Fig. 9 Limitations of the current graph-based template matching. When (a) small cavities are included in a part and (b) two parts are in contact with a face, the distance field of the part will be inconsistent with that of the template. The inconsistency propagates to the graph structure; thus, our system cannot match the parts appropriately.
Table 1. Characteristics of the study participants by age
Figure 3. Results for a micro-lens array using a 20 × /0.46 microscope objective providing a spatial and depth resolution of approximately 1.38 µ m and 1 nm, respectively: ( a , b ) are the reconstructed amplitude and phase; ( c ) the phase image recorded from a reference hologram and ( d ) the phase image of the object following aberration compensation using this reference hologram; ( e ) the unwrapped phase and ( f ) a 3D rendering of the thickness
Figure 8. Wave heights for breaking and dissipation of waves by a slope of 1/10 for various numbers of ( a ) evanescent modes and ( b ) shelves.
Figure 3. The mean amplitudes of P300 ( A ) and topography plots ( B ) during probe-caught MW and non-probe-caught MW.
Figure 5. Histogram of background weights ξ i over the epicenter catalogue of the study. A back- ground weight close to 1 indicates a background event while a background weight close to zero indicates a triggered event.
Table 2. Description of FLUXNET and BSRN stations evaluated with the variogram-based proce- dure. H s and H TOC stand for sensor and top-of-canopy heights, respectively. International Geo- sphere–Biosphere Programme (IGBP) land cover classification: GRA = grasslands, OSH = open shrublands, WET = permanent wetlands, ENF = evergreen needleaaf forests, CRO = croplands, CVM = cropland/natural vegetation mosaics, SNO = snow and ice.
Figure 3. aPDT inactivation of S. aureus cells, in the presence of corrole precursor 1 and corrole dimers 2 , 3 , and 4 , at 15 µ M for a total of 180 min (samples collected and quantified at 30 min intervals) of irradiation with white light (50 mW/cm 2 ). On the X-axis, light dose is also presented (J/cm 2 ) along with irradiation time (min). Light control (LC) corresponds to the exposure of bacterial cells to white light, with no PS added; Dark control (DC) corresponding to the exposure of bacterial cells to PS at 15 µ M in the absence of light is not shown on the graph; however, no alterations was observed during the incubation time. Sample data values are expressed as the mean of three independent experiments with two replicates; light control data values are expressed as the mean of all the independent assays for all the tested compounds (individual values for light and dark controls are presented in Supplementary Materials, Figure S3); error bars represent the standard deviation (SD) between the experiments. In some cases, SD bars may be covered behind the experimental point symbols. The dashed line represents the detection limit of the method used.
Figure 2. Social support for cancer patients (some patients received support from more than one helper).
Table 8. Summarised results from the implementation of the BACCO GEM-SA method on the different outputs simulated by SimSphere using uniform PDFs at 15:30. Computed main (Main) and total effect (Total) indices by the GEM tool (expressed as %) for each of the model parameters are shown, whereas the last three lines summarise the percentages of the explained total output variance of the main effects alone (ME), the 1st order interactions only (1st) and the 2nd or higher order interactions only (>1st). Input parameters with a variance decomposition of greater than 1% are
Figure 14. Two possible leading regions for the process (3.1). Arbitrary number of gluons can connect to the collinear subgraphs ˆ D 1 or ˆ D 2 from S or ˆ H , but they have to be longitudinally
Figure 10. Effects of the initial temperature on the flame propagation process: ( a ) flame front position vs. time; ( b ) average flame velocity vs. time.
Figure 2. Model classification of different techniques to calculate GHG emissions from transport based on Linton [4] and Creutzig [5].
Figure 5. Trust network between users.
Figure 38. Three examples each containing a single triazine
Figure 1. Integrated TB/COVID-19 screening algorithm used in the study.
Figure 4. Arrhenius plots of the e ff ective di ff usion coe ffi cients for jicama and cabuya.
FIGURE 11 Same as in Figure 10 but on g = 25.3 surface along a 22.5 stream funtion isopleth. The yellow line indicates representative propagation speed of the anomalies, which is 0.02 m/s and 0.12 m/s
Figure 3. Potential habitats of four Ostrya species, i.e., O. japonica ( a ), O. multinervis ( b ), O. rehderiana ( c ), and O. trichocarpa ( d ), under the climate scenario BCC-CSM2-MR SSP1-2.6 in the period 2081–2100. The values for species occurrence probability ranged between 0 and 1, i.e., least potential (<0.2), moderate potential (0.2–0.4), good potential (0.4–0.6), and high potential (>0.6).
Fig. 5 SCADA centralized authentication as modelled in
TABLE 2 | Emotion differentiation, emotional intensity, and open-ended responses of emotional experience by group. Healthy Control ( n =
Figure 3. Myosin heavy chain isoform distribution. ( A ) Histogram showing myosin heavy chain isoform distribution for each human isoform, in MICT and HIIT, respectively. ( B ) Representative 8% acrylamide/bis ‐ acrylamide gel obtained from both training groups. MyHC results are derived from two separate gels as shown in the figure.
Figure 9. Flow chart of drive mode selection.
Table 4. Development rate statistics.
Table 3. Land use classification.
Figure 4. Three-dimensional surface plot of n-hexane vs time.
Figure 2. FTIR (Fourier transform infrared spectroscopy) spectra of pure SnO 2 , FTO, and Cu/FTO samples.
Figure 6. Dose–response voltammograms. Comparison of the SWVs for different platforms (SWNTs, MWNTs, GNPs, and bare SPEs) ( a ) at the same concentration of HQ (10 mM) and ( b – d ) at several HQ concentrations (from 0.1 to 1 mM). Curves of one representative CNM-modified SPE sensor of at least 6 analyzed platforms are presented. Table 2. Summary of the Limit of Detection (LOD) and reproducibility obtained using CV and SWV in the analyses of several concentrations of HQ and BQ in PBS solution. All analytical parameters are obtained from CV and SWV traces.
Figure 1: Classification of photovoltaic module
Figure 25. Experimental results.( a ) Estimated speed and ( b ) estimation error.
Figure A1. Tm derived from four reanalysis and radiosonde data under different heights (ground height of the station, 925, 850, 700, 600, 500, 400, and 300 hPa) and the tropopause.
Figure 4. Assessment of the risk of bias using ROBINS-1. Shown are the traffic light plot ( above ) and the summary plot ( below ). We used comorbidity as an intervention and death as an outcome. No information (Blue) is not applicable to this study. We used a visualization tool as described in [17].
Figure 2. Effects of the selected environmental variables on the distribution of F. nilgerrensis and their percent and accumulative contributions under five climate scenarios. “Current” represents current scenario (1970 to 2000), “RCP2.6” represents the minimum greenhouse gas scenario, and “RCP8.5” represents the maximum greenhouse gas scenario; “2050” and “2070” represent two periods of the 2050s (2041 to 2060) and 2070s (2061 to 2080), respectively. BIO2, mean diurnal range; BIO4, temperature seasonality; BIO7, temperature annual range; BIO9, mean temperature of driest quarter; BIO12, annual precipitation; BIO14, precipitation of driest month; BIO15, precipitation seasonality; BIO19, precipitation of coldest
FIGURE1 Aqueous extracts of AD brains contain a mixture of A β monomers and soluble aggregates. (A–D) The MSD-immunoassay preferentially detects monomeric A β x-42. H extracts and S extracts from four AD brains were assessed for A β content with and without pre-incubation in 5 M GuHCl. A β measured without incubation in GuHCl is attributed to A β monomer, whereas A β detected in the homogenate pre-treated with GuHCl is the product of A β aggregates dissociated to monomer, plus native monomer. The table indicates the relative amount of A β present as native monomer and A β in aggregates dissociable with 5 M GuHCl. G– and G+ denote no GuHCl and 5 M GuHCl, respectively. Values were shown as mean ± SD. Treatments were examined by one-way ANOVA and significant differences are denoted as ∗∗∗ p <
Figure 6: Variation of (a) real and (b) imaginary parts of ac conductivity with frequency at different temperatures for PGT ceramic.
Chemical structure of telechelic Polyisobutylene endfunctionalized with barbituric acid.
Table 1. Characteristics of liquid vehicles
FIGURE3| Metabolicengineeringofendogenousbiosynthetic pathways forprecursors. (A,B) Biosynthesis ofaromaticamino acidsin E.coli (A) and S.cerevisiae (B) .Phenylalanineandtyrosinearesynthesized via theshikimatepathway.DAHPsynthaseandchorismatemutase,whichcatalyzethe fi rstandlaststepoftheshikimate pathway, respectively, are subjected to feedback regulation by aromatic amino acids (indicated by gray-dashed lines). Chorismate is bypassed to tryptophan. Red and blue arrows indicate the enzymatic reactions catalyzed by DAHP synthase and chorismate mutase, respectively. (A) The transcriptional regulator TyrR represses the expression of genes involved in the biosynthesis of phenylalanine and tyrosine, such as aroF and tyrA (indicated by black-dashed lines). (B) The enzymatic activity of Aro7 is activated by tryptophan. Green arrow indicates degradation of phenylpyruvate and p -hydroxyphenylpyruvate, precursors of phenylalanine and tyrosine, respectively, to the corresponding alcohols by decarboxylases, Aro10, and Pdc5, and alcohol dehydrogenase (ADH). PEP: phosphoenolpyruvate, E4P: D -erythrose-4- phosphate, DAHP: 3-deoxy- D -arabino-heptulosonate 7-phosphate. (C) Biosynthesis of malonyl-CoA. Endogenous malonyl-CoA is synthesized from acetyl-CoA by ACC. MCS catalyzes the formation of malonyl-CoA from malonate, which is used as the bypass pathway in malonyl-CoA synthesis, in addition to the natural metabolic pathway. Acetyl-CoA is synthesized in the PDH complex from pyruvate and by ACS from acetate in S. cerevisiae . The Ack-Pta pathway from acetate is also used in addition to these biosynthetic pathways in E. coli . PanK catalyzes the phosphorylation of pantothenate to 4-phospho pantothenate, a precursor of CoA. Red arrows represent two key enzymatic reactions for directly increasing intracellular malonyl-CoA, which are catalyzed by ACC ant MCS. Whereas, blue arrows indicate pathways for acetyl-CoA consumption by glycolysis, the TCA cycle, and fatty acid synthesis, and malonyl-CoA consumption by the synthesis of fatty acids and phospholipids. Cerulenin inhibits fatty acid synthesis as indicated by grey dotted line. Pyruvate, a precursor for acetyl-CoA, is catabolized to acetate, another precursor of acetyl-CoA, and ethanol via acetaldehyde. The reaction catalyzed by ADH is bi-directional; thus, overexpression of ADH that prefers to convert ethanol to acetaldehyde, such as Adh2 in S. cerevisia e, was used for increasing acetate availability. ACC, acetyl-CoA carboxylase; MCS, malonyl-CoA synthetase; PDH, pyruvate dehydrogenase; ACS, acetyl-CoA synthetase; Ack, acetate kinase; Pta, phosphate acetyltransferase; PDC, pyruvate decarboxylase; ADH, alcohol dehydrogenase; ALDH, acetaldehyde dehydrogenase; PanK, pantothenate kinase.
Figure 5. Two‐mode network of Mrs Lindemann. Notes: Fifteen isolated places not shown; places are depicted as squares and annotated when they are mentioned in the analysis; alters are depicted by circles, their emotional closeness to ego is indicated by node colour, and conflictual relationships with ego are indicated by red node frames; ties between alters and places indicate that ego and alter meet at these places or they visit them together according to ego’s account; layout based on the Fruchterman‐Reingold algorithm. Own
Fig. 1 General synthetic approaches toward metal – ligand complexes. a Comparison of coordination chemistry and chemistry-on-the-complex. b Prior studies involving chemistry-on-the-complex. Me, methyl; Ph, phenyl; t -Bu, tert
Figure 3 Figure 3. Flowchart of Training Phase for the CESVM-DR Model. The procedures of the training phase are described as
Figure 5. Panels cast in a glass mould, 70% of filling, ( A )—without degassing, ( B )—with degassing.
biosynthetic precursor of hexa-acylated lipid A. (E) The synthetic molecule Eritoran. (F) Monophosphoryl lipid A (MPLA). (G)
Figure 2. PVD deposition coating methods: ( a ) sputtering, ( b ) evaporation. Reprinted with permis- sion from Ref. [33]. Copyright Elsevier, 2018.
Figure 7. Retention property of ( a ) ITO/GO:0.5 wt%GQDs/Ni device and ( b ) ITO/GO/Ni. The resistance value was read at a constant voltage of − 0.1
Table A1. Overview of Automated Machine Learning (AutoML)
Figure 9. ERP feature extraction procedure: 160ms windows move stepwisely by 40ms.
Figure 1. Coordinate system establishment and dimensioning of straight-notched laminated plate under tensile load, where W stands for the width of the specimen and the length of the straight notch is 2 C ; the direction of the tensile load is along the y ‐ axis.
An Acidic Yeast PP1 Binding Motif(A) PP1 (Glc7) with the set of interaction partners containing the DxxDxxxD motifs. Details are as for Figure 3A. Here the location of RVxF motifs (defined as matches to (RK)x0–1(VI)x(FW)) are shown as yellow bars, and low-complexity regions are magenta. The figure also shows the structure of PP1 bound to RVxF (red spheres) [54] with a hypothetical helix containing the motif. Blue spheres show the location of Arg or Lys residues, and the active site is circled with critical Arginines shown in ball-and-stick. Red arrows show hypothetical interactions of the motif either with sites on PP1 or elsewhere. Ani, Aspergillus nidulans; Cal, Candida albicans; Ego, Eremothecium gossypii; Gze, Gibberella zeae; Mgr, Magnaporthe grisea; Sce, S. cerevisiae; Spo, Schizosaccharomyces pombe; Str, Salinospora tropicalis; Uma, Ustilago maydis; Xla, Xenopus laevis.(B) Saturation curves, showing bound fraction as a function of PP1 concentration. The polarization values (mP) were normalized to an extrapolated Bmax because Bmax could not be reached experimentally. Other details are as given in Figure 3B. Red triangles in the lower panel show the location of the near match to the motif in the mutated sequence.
══════════════════════════════
=== Exercise description ===
Each line of the data that contains "Characteristics" belongs in the answer.

=== Solution to the problem ===
Table 1. Characteristics of the study participants by age
Table 1. Characteristics of liquid vehicles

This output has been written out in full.